Cuarenta y ocho horas más tarde, en Vigna Murata, Nembo Kid, el Tapón y el Dandi consiguieron herir a Vittorio Gemito, pero sólo en un brazo: el Tapón, con las prisas, lo había apuntado de lejos.
Demasiadas balas desperdiciadas en vano. El tiempo pasaba sin obtener resultados. El deseo de venganza corría el riesgo de desvaírse. El Búfalo empezaba a sentirse oprimido por los dolores de cabeza, que adoptaban la forma de algo parecido al tono monocorde de un bajo orquestal. Algunas noches sentía la tentación de coger la pistola y disparar en la boca del primer transeúnte que encontrase. Aunque sólo fuese para demostrar que no estaba completamente agilipollado. ¡No era posible que las cosas fuesen siempre tan mal!
El Frío estaba tenso, preocupado. ¡La calle lo traicionaba! El Maestro le había hecho saber que el tío Carlo estaba un tanto molesto. El Sardo los bombardeaba con cartas ofensivas: sin el Libanés no eran más que una manada de retrasados. Menos mal que no tardaría en volver a su lado, ¡y entonces ya verían cómo cambiaba la música!
Por si fuera poco, había también otros asuntos más urgentes, lo que aplacaba asimismo el deseo de venganza.
El 23 de noviembre un terremoto arrasó medio sur de Italia. Treintamonedas se frotaba las manos. El pastel de la reconstrucción le hacía la boca agua: lo sentía por los muertos pero, siempre que los políticos lo permitiesen, el reparto bien podía durar más de veinte años. Treintamonedas habló con el Dandi, Nembo y el Seco y partió en calidad de explorador. No estaría de más contactar con algún viejo zorro de las familias históricas: un kilo de cocaína podía servir como regalo propiciatorio. El tiempo de Cutolo había pasado. Si bien aseguraba que había «vuelto a entrar», en realidad lo habían apresado y de los asuntos familiares se ocupaba ahora su hermana Rosetta, quien se estaba haciendo odiar tanto por la vieja como por la nueva camorra.
Algunos días después, el Sultán, un joven de buena familia que había perdido en el juego su patrimonio, vendió a Tomasso Gemito a cambio de la cancelación de una deuda de cuarenta millones: el muy lelo jugaba en un garito de Monte Mario todos los viernes hasta pasadas las cuatro de la madrugada. Esta vez hicieron las cosas como Dios manda: tres coches, colisiones durante el trayecto, mitra y bombas de mano, y a Tomasso lo dejaron seco en medio de un charco de sangre.
Pero ni siquiera este despliegue de fuerzas fue suficiente. Cosa del destino. En el telediario explicaron que el «famoso miembro de un clan de la capital» había «escapado milagrosamente de la emboscada que le habían tendido algunos elementos de un grupo rival».

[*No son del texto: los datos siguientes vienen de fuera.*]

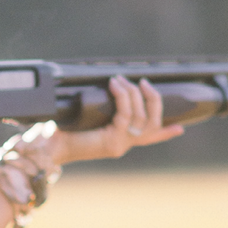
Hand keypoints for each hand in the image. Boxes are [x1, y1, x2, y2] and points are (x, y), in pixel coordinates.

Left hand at [50, 75, 184, 165]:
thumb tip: (110, 86)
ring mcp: (119, 145)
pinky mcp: (112, 142)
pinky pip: (126, 115)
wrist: (47, 147)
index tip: (180, 129)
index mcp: (118, 142)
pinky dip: (122, 97)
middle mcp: (122, 145)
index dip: (166, 134)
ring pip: (141, 117)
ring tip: (120, 79)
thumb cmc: (60, 130)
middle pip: (153, 124)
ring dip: (133, 94)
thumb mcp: (86, 117)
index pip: (148, 139)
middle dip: (153, 100)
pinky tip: (114, 85)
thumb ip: (102, 109)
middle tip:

Una noche de diciembre, el Dandi invitó a todos a su nueva casa del Campo dei Fiori. Patrizia había contratado a un decorador de moda. En el interior de la mansión se navegaba entre las menudas mujeres del pintor Renato Guttuso, alfombras bukhara, bustos metafísicos y libros antiguos. El Búfalo deambulaba respetuoso y algo perplejo en medio de todo aquel lujo. Al pequeño Alonzo, que crecía bien alimentado y gruñón, le habían construido una cómoda jaula. El Frío se despidió a medianoche. El Dandi acababa de proponer un brindis en memoria de John Lennon. Si se quedaba un minuto más, acabaría rompiéndole en la cabeza toda la colección de cuadros de autor. Así no se podía seguir adelante. Todo estaba muriendo. El Frío sentía el peso del fracaso, el mordisco del aislamiento, la gélida caricia de la indiferencia. Era como si se hubiesen olvidado ya del Libanés. No era la calle la que los traicionaba: eran ellos los que traicionaban a la calle.
Aquella noche, un grupo a las órdenes de Scialoja irrumpió en el burdel de la plaza de los Mercanti. Patrizia no estaba. La arrestaron a la mañana siguiente mientras salía cargada de paquetes de Nazzareno Gabrielli. Con una sonrisa de mofa, pidió al agente que le notificaba la orden de arresto que le sostuviese la pesada bolsa.